__Activity__: Report the count of lines below that include "右车道线", without any other text.

__Dataset records__:
# # #

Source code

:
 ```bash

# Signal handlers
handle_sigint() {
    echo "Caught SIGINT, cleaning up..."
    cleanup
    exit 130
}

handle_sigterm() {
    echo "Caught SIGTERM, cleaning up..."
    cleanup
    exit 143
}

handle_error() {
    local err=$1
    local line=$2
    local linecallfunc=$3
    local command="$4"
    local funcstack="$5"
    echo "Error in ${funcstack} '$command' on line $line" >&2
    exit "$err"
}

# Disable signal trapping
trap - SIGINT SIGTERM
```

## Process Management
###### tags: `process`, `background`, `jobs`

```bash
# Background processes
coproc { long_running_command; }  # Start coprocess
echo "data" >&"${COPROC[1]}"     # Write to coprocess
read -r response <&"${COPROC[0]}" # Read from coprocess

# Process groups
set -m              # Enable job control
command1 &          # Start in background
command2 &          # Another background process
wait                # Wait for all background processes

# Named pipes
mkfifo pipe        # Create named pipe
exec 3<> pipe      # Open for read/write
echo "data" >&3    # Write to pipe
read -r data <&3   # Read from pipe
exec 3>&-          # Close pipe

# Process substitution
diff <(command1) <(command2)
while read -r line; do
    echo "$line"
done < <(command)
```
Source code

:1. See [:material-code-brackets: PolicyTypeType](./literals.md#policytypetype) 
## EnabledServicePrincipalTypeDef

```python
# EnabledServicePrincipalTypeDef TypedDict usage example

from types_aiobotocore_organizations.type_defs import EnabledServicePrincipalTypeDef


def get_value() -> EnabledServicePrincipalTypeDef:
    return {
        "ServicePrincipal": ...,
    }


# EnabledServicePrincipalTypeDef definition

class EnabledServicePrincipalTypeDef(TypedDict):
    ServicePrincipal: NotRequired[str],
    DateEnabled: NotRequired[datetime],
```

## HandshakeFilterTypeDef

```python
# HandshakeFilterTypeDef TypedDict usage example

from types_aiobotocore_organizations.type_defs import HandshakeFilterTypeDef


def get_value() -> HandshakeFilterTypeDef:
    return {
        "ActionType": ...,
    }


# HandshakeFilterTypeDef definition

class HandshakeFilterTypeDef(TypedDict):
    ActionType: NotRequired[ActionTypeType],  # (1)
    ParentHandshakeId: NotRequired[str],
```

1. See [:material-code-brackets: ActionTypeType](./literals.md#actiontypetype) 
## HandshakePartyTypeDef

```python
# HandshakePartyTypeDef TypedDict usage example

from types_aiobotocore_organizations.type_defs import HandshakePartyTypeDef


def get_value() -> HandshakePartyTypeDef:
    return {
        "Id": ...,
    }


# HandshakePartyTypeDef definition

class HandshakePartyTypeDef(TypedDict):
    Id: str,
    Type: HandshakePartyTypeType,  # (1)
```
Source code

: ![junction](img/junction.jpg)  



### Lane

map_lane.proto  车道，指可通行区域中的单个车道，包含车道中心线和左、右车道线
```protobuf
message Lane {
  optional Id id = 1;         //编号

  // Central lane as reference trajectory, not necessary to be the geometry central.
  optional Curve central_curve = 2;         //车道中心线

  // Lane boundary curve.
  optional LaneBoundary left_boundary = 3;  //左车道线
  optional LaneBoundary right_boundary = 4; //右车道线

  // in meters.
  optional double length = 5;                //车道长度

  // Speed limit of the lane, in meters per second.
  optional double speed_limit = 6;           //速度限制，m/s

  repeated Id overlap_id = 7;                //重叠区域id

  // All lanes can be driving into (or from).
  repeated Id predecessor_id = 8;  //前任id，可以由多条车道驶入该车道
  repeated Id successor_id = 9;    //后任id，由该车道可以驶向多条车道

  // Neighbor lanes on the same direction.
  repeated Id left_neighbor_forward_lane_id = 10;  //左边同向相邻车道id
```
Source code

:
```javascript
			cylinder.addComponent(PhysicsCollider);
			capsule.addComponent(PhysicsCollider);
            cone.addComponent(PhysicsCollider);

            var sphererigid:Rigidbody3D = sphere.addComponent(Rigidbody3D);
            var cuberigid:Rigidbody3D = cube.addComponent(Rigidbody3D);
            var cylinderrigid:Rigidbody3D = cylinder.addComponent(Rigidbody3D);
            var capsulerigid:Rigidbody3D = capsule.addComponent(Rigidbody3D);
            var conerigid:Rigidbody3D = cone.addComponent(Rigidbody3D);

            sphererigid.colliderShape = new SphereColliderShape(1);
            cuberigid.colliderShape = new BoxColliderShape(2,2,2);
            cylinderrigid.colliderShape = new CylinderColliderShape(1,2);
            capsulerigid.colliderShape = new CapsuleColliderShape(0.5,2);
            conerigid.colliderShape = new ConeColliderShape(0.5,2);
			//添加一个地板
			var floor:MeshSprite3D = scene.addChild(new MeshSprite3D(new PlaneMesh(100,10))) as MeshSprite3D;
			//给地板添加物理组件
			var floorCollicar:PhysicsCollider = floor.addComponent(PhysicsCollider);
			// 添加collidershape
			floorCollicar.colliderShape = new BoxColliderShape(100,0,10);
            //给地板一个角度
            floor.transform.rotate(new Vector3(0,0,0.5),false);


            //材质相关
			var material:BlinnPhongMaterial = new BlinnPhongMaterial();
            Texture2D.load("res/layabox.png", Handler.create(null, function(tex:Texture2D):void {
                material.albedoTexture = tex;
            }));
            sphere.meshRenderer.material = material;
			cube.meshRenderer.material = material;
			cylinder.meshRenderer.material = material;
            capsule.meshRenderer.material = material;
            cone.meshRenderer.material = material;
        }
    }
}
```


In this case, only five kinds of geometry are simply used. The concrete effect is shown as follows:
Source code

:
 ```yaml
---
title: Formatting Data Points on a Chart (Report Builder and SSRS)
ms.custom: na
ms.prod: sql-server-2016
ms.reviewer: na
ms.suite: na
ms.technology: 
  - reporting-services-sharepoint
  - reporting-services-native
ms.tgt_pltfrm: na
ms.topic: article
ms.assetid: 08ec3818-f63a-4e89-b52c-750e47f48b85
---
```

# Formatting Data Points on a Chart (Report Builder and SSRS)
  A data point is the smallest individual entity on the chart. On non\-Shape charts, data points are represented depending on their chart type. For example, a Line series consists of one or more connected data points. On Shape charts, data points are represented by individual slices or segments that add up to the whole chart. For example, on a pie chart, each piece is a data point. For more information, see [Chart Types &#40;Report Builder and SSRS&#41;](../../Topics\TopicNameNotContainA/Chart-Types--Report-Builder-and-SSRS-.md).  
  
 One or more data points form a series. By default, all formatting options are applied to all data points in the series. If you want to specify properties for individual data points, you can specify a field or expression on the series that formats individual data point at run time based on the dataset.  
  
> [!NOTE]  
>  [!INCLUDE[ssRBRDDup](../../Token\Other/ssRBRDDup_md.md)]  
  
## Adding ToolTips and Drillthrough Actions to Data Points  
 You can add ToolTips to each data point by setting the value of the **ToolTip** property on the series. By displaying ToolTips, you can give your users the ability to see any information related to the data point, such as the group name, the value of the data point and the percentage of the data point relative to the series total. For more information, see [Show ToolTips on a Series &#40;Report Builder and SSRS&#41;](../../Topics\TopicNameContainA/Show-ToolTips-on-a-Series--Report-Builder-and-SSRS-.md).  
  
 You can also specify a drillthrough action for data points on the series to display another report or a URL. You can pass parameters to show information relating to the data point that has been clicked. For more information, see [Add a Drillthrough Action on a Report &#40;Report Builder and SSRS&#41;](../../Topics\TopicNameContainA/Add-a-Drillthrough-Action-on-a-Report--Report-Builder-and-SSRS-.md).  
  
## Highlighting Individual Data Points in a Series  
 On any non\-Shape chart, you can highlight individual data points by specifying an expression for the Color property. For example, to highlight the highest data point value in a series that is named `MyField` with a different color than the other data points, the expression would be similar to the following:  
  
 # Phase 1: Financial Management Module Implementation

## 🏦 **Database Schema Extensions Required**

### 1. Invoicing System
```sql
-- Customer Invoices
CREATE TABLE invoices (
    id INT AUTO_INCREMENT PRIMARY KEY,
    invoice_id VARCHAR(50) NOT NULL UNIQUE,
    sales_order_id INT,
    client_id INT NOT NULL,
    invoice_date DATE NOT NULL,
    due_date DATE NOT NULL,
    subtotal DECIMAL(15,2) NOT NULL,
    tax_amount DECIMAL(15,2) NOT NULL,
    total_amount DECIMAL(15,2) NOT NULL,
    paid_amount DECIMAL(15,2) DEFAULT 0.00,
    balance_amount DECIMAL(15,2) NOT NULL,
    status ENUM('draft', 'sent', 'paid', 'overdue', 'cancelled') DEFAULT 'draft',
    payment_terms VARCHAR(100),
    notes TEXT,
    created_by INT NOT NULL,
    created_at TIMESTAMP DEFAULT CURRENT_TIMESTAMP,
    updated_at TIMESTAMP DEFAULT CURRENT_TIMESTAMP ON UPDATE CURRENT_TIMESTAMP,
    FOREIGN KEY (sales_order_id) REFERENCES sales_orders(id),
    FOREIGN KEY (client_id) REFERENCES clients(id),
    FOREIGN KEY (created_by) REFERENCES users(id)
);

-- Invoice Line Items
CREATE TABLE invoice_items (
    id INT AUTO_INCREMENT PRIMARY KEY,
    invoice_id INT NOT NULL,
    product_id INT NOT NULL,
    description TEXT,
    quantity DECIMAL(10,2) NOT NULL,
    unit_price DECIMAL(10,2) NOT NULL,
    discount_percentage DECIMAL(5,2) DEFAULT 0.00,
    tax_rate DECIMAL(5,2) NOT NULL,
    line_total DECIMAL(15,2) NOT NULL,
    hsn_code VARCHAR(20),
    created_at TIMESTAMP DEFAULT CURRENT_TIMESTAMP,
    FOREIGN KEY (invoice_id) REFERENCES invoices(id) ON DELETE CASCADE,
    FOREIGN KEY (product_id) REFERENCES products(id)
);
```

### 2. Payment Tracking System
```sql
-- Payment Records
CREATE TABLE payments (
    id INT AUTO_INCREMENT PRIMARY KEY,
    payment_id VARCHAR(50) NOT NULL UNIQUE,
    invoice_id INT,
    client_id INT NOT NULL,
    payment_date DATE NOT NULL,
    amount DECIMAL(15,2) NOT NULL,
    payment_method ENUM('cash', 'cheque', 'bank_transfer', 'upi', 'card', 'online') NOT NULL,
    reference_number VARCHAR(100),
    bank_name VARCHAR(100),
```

# # #

__Solution__: 2